Rinse tundra special
Welcome in. A new journey and a new guise: meet me, Filthy Bastard, in my mid-phase, Soaking Wet Princes. A musician that doesn't make any music but writes books, or an author who doesn't write and just makes music. Here's the diary of my debut single/novella/concept - FB's and Professor Tiny Cat's journey East, to Polska, to Never-Never Land.
Getting close now. All my pressure has been tucked away in the box, all my grievances stored and stashed. Just one mantra. Untruths are better when they're told. Gloss on the cavernous losses. The stifled air is bursting - leady grey cauliflowers. Closer closer closer. Suddenly. We are in the zone. Ready for the Smash.
Waiting forever and getting my face saturated in really thick, bad pollen. Clouds not yet ready to drop their ash. I've got a lovely build-up burn going off around the area of the stomach. Again, a Scouse-bus fails to materialise. I'm staring at Tesco Express thinking if I should run over and use the cashpoint. But might be late at the airport if I do. Wait another few minutes, gazing straight at rows and rows of moving cars. The rain's really going to fuck up these new trainers and the shelter's massively inadequate. Where is this bus? The Professor will be waiting for me at John Lennon. Hate making him wait, hate waiting myself. He's texting me - what's the hold up? Text back. Gonna be very very late. Eventually jump in a taxi and hope for the best.
The Professor stands on the forecourt. Smoking. I shake his hand: finally there. He's got a grin on him through the acrid plume of Marlboro. I'm panting, bleary-eyed, pissed-off stubble face, cursing and shaking my fist. But it's OK. Still time. The Professor and I scythe through the terminal's Division One football stadia fascia and burrow a big deep one until pockets have been emptied, bottles bagged and metal checked. All clear. Really glad I made it, though. Those drizzle-specked moments had my weary heart pounding. In Boots, the Professor gets a Snickers and Wine Gums, I go for chicken triple, orange juice and pfefferminz.
Somewhere over central Europe: we spy a small aircraft, like a black airborne dog, radar slowly across cotton cumulus just below our vessel.

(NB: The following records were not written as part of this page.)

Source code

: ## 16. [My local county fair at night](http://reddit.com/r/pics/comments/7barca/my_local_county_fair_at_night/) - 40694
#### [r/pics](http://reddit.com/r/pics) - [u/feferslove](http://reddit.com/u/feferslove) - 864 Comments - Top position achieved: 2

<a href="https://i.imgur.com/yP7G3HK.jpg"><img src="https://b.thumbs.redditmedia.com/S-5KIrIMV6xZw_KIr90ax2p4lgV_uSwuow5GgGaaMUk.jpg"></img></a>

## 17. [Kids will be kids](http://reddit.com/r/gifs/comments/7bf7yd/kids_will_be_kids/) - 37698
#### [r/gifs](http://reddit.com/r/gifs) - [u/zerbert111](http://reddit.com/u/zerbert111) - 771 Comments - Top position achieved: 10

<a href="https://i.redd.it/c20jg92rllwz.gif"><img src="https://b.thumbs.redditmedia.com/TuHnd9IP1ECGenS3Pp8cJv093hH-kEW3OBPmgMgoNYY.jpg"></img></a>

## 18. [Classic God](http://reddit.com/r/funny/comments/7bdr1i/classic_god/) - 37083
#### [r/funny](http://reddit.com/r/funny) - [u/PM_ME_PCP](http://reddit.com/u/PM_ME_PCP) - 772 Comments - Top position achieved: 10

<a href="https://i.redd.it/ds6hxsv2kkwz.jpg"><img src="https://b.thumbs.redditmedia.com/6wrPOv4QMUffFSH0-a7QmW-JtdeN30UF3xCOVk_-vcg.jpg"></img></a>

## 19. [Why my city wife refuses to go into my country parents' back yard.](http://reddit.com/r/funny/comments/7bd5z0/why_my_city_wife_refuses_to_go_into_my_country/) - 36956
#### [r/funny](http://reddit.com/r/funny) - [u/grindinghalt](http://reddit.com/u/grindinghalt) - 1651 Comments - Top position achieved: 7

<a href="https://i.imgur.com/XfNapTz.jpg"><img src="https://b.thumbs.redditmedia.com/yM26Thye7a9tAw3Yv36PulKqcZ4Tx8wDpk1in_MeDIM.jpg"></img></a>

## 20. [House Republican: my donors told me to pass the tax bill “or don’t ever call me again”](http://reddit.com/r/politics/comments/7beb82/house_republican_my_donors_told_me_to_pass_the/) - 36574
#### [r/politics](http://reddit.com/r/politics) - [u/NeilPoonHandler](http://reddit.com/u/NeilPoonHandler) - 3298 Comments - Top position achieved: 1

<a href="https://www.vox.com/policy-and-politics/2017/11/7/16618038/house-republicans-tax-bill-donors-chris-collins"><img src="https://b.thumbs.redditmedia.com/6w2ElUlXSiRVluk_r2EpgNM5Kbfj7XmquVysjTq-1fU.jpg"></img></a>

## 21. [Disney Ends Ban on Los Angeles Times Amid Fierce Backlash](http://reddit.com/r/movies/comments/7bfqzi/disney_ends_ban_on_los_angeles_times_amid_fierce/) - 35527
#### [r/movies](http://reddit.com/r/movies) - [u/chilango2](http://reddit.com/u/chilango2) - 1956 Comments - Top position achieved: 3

And then we touch down to brand new sights and smells and sounds. It's funny how foreign countries always hit you in that way, sudden immaculate changes in small things: toilet freshener, deodorant, shampoo, chocolate, car seats. Apple sun barracking its way onto our backs. The human face of our apartments, Michael, stands with a grin ushering us into Europe. His smile tells us a great deal, yet I pick out just a single thing that remains. This is that we will be made very welcome here. We are kings who deserve the very best of what is on offer. Michael, scraggy shoulder-length hair, cranks up the large people-carrier (containing just me and the Professor), thundering down rural humid lanes. There's crazy shoe-box farms or houses distinctive by their bright red roofs. It's wonderful. Unfamiliar Eastern yellow road signs pave the way over the strikingly flat, Wimbledon green landscape. Michael lunges into a breathless spiel about the local customs, drinking and heritage. Mentions something about Kitsch, something about a great club called Shadow. The Professor swooshes a glance at me and it's hard not to break out into a giggle with our friendly chauffeur wittering on in his quaint Americanised English.
Scared. Having left these endless comical dwellings which nestle and crowd among a massive countryperfect expanse, Mike begins to decrease the speed. Decreasing it in what appears to be the slum-side of an ever-enveloping city. Diamond seethrough fences. Grubby basketball courts. The odd smashed window. Scruffy garish graffiti spells out 'WISLA WISLA WISLA'. Yet it feels good, this peek at the underbelly, we are teasing the unknown, touching at a hieroglyphic force field. The air still clings on us. Sticky time. Luckily for us, the Sodispar apartments unerringly mock the less plush surroundings.